第10章 可解释性工具箱 - 可执行示例代码
- 包含:可微掩码优化、梯度归因、代理线性模型、反事实生成、评估指标(充分性/必要性/稳健性/显著性/对抗性)
- 注释与打印为中文,便于实验和教学
- 依赖:numpy, scipy, sklearn, torch, matplotlib
运行示例:
python Chapter10_Interpretability_Tools.py
注意:本文件生成和使用合成数据与简单神经网络模型以示范方法流程。
"""
import numpy as np
import torch
import torch.nn as nn
import torch.optim as optim
from torch.utils.data import TensorDataset, DataLoader
from sklearn.linear_model import Ridge
from sklearn.metrics import accuracy_score
import matplotlib.pyplot as plt
from copy import deepcopy
import time
# -----------------------------
# 全局设置与工具函数
# -----------------------------
SEED = 12345
np.random.seed(SEED)
torch.manual_seed(SEED)
def set_seed(s=SEED):
np.random.seed(s)
torch.manual_seed(s)
def sigmoid(x):
return 1/(1+np.exp(-x))
# 将张量转换为 numpy
def to_np(t):
return t.detach().cpu().numpy()
# -----------------------------
# 数据与模型:合成分类任务
# -----------------------------
def generate_synthetic_classification(n_samples=1000, n_features=20, informative=5):
"""生成二分类数据,前 informative 个特征为判别特征"""
rng = np.random.default_rng(SEED)
X = rng.normal(0,1,(n_samples,n_features))
# 线性可分性 + 非线性项
w = np.zeros(n_features)
w[:informative] = rng.normal(2.0,0.5,size=informative)

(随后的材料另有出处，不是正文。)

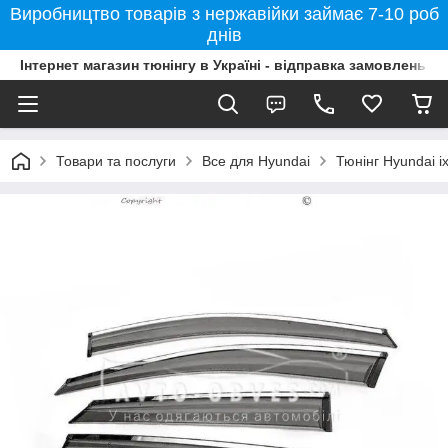
Виробництво товарів з нержавійки займає 7-10 роб
днів
Інтернет магазин тюнінгу в Україні - відправка замовлень б
Товари та послуги
Все для Hyundai
Тюнінг Hyundai i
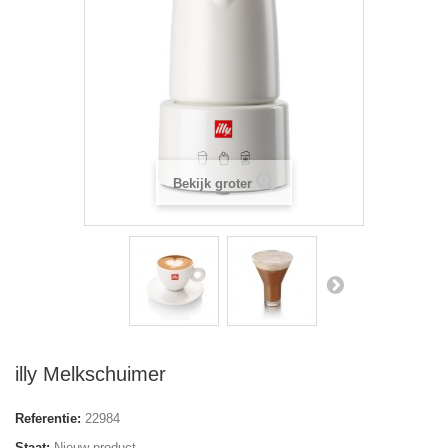
Bekijk groter
illy Melkschuimer
Referentie:
22984
Staat:
Nieuw product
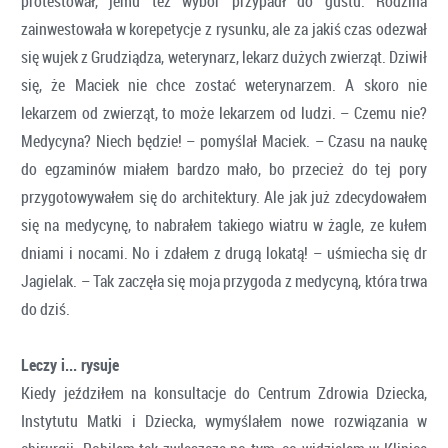
protestował, jemu też wybór przypadł do gustu. Rodzina
zainwestowała w korepetycje z rysunku, ale za jakiś czas odezwał
się wujek z Grudziądza, weterynarz, lekarz dużych zwierząt. Dziwił
się, że Maciek nie chce zostać weterynarzem. A skoro nie
lekarzem od zwierząt, to może lekarzem od ludzi. – Czemu nie?
Medycyna? Niech będzie! – pomyślał Maciek. – Czasu na naukę
do egzaminów miałem bardzo mało, bo przecież do tej pory
przygotowywałem się do architektury. Ale jak już zdecydowałem
się na medycynę, to nabrałem takiego wiatru w żagle, ze kułem
dniami i nocami. No i zdałem z drugą lokatą! – uśmiecha się dr
Jagielak. – Tak zaczęła się moja przygoda z medycyną, która trwa
do dziś.
Leczy i... rysuje
Kiedy jeździłem na konsultacje do Centrum Zdrowia Dziecka,
Instytutu Matki i Dziecka, wymyślałem nowe rozwiązania w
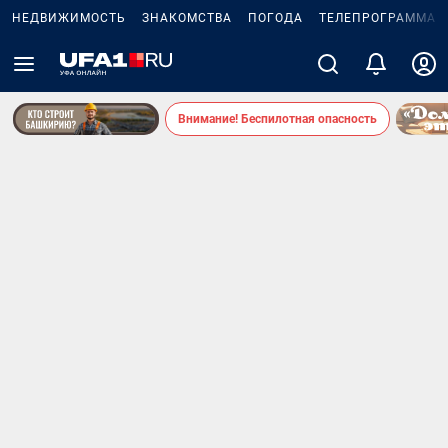
НЕДВИЖИМОСТЬ
ЗНАКОМСТВА
ПОГОДА
ТЕЛЕПРОГРАММА
Внимание! Беспилотная опасность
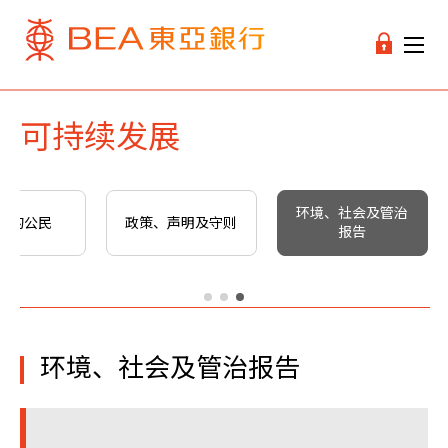
可持续发展
环境、社会及管治
任的公民
政策、声明及守则
报告
环境、社会及管治报告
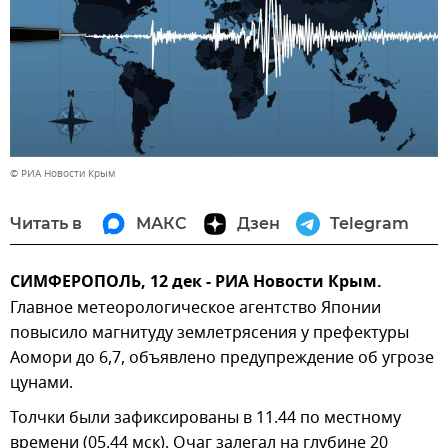
© РИА Новости Крым
Читать в
МАКС
Дзен
Telegram
СИМФЕРОПОЛЬ, 12 дек - РИА Новости Крым.
Главное метеорологическое агентство Японии
повысило магнитуду землетрясения у префектуры
Аомори до 6,7, объявлено предупреждение об угрозе
цунами.
Толчки были зафиксированы в 11.44 по местному
времени (05.44 мск). Очаг залегал на глубине 20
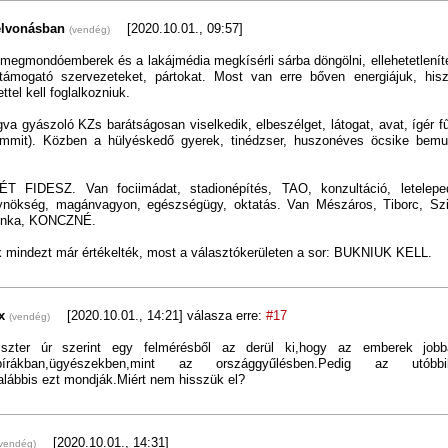
felvonásban
[2020.10.01., 09:57]
(vendég)
 megmondóemberek és a lakájmédia megkísérli sárba döngölni, ellehetetleníte
ámogató szervezeteket, pártokat. Most van erre bőven energiájuk, hi
ttel kell foglalkozniuk.
va gyászoló KZs barátságosan viselkedik, elbeszélget, látogat, avat, ígér fűt
semmit). Közben a hülyéskedő gyerek, tinédzser, huszonéves öcsike bemut
T FIDESZ. Van fociimádat, stadionépítés, TAO, konzultáció, leteleped
ügynökség, magánvagyon, egészségügy, oktatás. Van Mészáros, Tiborc, Szijj
onka, KONCZNÉ.
k mindezt már értékelték, most a választókerületen a sor: BUKNIUK KELL.
ex
[2020.10.01., 14:21]
válasza erre:
#17
(vendég)
iszter úr szerint egy felmérésből az derül ki,hogy az emberek job
n,bírákban,ügyészekben,mint az országgyűlésben.Pedig az utóbb
alábbis ezt mondják.Miért nem hisszük el?
[2020.10.01., 14:31]
(vendég)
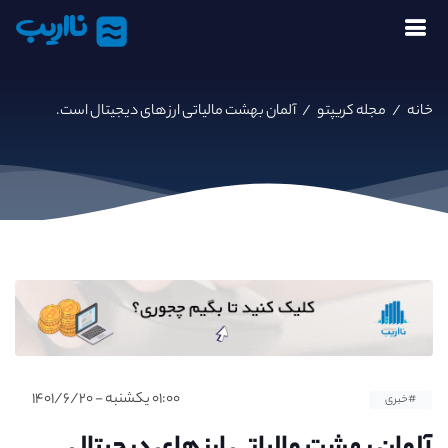
نااریب
خانه
/
مجله کریپتو
/
آلمان بهشت مالیاتی ارز های دیجیتال است.
۰۱:۰۰ یکشنبه - ۱۴۰۱/۶/۲۰
#خبری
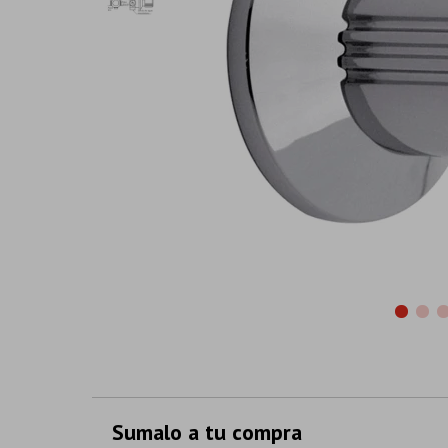
Sumalo a tu compra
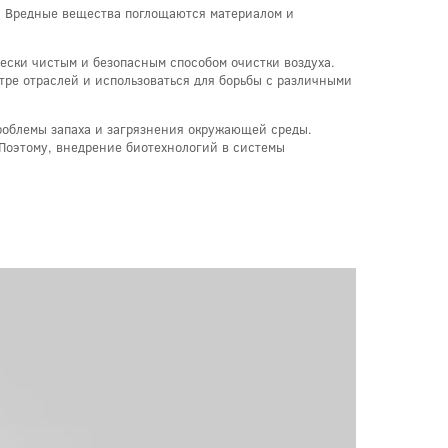
. Вредные вещества поглощаются материалом и
ески чистым и безопасным способом очистки воздуха.
тре отраслей и использоваться для борьбы с различными
роблемы запаха и загрязнения окружающей среды.
 Поэтому, внедрение биотехнологий в системы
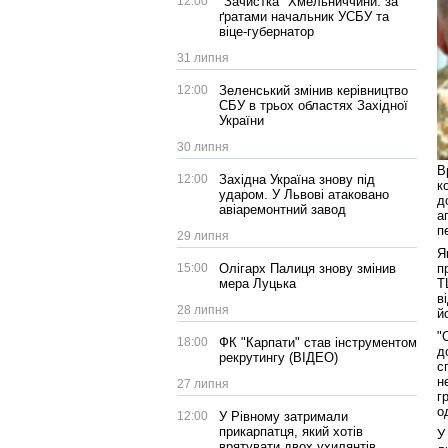
12:00
"Зачистка" Хмельниччини: за
ґратами начальник УСБУ та
віце-губернатор
31 липня
12:00
Зеленський змінив керівництво
СБУ в трьох областях Західної
України
30 липня
В
12:00
Західна Україна знову під
к
ударом. У Львові атаковано
д
авіаремонтний завод
а
п
29 липня
Я
п
15:00
Олігарх Палиця знову змінив
Т
мера Луцька
в
28 липня
й
"
18:00
ФК "Карпати" став інструментом
д
рекрутингу (ВІДЕО)
с
н
27 липня
г
о
12:00
У Рівному затримали
прикарпатця, який хотів
У
врятувати двох ухилянтів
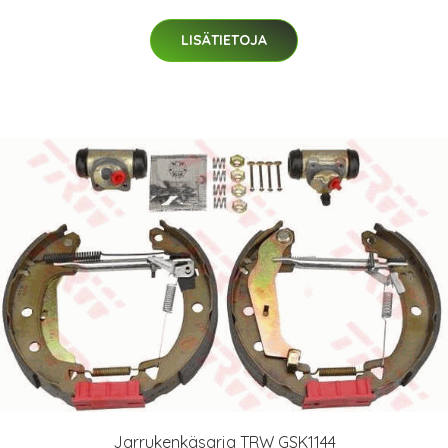
LISÄTIETOJA
Jarrukenkäsarja TRW GSK1144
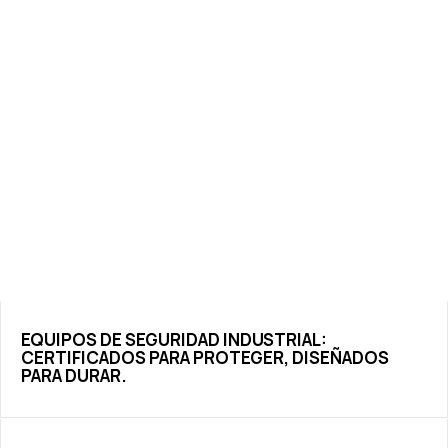
EQUIPOS DE SEGURIDAD INDUSTRIAL:
CERTIFICADOS PARA PROTEGER, DISEÑADOS
PARA DURAR.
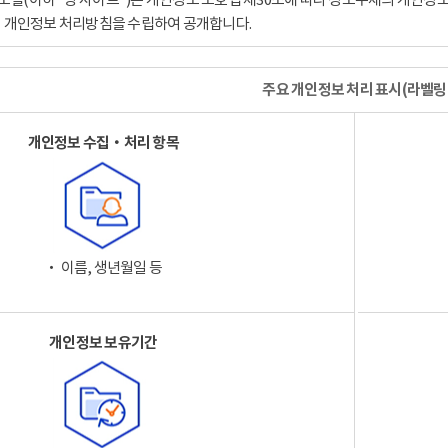
이 개인정보 처리방침을 수립하여 공개합니다.
주요 개인정보 처리 표시(라벨링
개인정보 수집‧처리 항목
‧ 이름, 생년월일 등
개인정보 보유기간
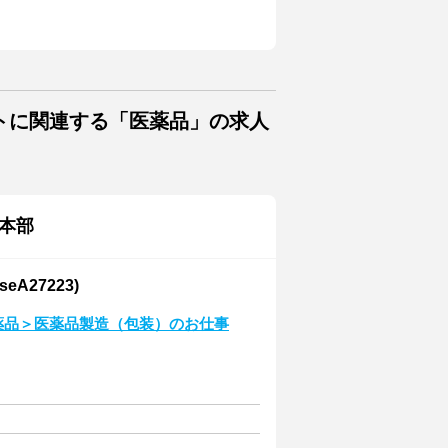
トに関連する「医薬品」の求人
本部
A27223)
医薬品＞医薬品製造（包装）のお仕事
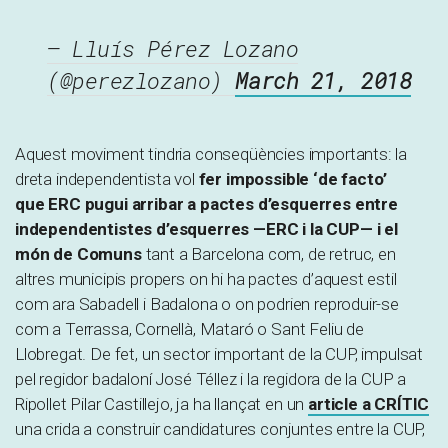
— Lluís Pérez Lozano
(@perezlozano)
March 21, 2018
Aquest moviment tindria conseqüències importants: la
dreta independentista vol
fer impossible ‘de facto’
que ERC pugui arribar a pactes d’esquerres entre
independentistes d’esquerres —ERC i la CUP— i el
món de Comuns
tant a Barcelona com, de retruc, en
altres municipis propers on hi ha pactes d’aquest estil
com ara Sabadell i Badalona o on podrien reproduir-se
com a Terrassa, Cornellà, Mataró o Sant Feliu de
Llobregat. De fet, un sector important de la CUP, impulsat
pel regidor badaloní José Téllez i la regidora de la CUP a
Ripollet Pilar Castillejo, ja ha llançat en un
article a CRÍTIC
una crida a construir candidatures conjuntes entre la CUP,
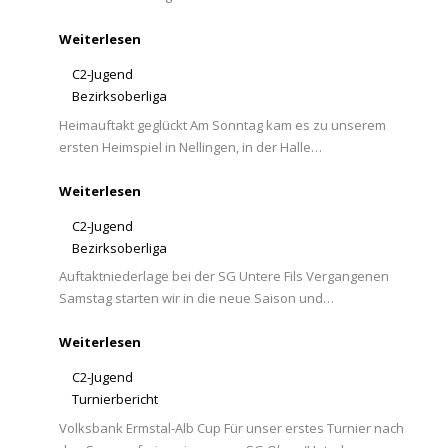
Weiterlesen
C2-Jugend
Bezirksoberliga
Heimauftakt geglückt Am Sonntag kam es zu unserem
ersten Heimspiel in Nellingen, in der Halle…
Weiterlesen
C2-Jugend
Bezirksoberliga
Auftaktniederlage bei der SG Untere Fils Vergangenen
Samstag starten wir in die neue Saison und…
Weiterlesen
C2-Jugend
Turnierbericht
Volksbank Ermstal-Alb Cup Für unser erstes Turnier nach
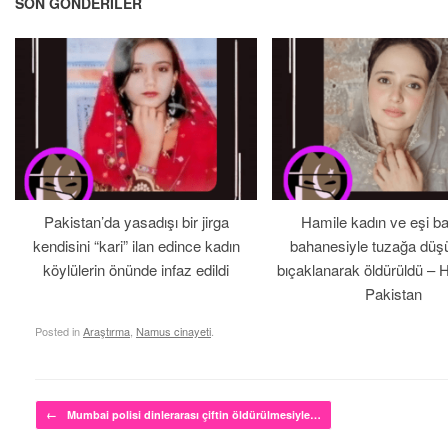
SON GÖNDERILER
Pakistan’da yasadışı bir jirga
Hamile kadın ve eşi b
kendisini “kari” ilan edince kadın
bahanesiyle tuzağa düş
köylülerin önünde infaz edildi
bıçaklanarak öldürüldü – 
Pakistan
Posted in
Araştırma
,
Namus cinayeti
.
Post navigation
←
Mumbai polisi dinlerarası çiftin öldürülmesiyle…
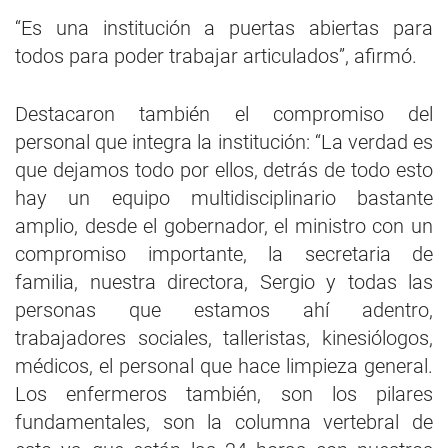
“Es una institución a puertas abiertas para
todos para poder trabajar articulados”, afirmó.
Destacaron también el compromiso del
personal que integra la institución: “La verdad es
que dejamos todo por ellos, detrás de todo esto
hay un equipo multidisciplinario bastante
amplio, desde el gobernador, el ministro con un
compromiso importante, la secretaria de
familia, nuestra directora, Sergio y todas las
personas que estamos ahí adentro,
trabajadores sociales, talleristas, kinesiólogos,
médicos, el personal que hace limpieza general.
Los enfermeros también, son los pilares
fundamentales, son la columna vertebral de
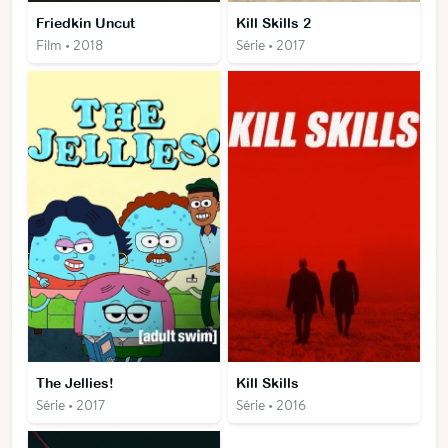
Friedkin Uncut
Kill Skills 2
Film • 2018
Série • 2017
The Jellies!
Kill Skills
Série • 2017
Série • 2016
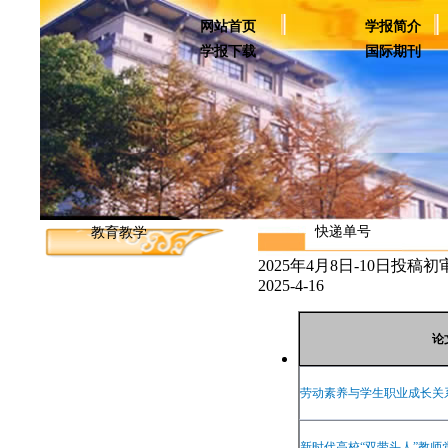
网站首页
学报简介
学报下载
国际期刊
快递单号
教育教学
2025年4月8日-10日投稿
2025-4-16
论
劳动素养与学生职业成长关
新时代高校
“
双带头人
”
教师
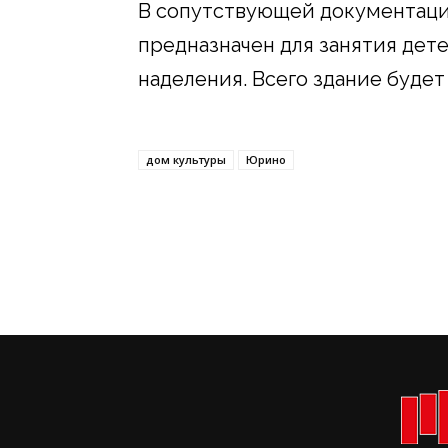
В сопутствующей документации
предназначен для занятия дете
наделения. Всего здание будет
дом культуры
Юрино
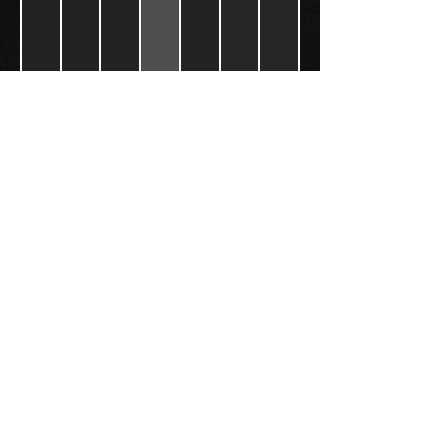
KÖVESS MINKET:
Gokart - Versenypálya - Csapatépítő -
Paintball - Motorozás
Black Star Speedway Visonta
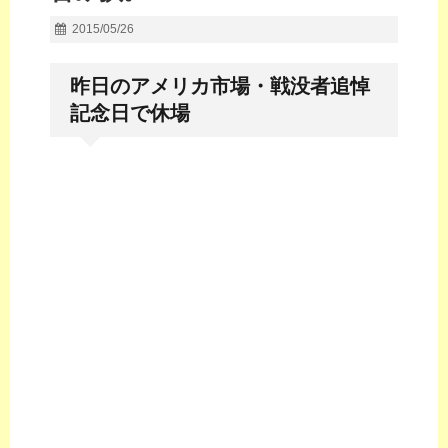
2015/05/26
昨日のアメリカ市場・戦没者追悼
記念日で休場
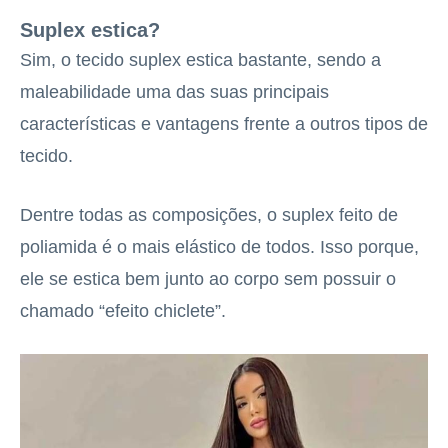
Suplex estica?
Sim, o tecido suplex estica bastante, sendo a
maleabilidade uma das suas principais
características e vantagens frente a outros tipos de
tecido.
Dentre todas as composições, o suplex feito de
poliamida é o mais elástico de todos. Isso porque,
ele se estica bem junto ao corpo sem possuir o
chamado “efeito chiclete”.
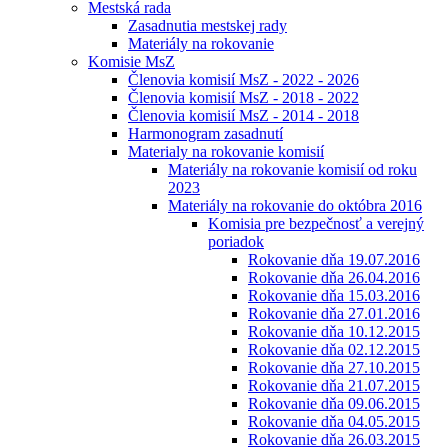
Mestská rada
Zasadnutia mestskej rady
Materiály na rokovanie
Komisie MsZ
Členovia komisií MsZ - 2022 - 2026
Členovia komisií MsZ - 2018 - 2022
Členovia komisií MsZ - 2014 - 2018
Harmonogram zasadnutí
Materialy na rokovanie komisií
Materiály na rokovanie komisií od roku
2023
Materiály na rokovanie do októbra 2016
Komisia pre bezpečnosť a verejný
poriadok
Rokovanie dňa 19.07.2016
Rokovanie dňa 26.04.2016
Rokovanie dňa 15.03.2016
Rokovanie dňa 27.01.2016
Rokovanie dňa 10.12.2015
Rokovanie dňa 02.12.2015
Rokovanie dňa 27.10.2015
Rokovanie dňa 21.07.2015
Rokovanie dňa 09.06.2015
Rokovanie dňa 04.05.2015
Rokovanie dňa 26.03.2015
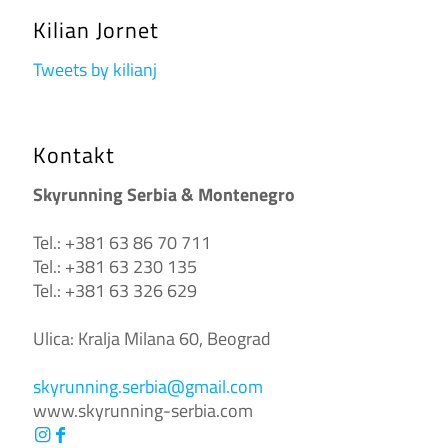
Kilian Jornet
Tweets by kilianj
Kontakt
Skyrunning Serbia & Montenegro
Tel.: +381 63 86 70 711
Tel.: +381 63 230 135
Tel.: +381 63 326 629
Ulica: Kralja Milana 60, Beograd
skyrunning.serbia@gmail.com
www.skyrunning-serbia.com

logits = X @ w + 0.5*np.sin(X[:,0])
probs = sigmoid(logits)
y = (rng.random(n_samples) < probs).astype(int)
return X.astype(np.float32), y.astype(np.int64)
class SimpleMLP(nn.Module):
def __init__(self, n_features, hidden=64):
super().__init__()
self.net = nn.Sequential(
nn.Linear(n_features, hidden),
nn.ReLU(),
nn.Linear(hidden, hidden//2),
nn.ReLU(),
nn.Linear(hidden//2,2)
)
def forward(self,x):
return self.net(x)
# -----------------------------
# 1. 可微掩码优化 (Learning a soft mask)
# -----------------------------
def optimize_soft_mask(model, x, baseline=None, lr=0.1, steps=200, l1=1e-2):
"""
对单个输入 x 优化可微掩码 m in [0,1]^d
目标:最小化 task loss 保持输出,同时压缩掩码稀疏性
返回:soft mask, 二值化 mask
注释:使用模型在预测概率层面保持相似性作为约束
"""
model.eval()
x_t = torch.tensor(x, dtype=torch.float32).unsqueeze(0)
if baseline is None:
baseline = torch.zeros_like(x_t)
# 初始 mask 参数为 logit 空间
d = x.shape[0]
m_param = torch.zeros(d, requires_grad=True)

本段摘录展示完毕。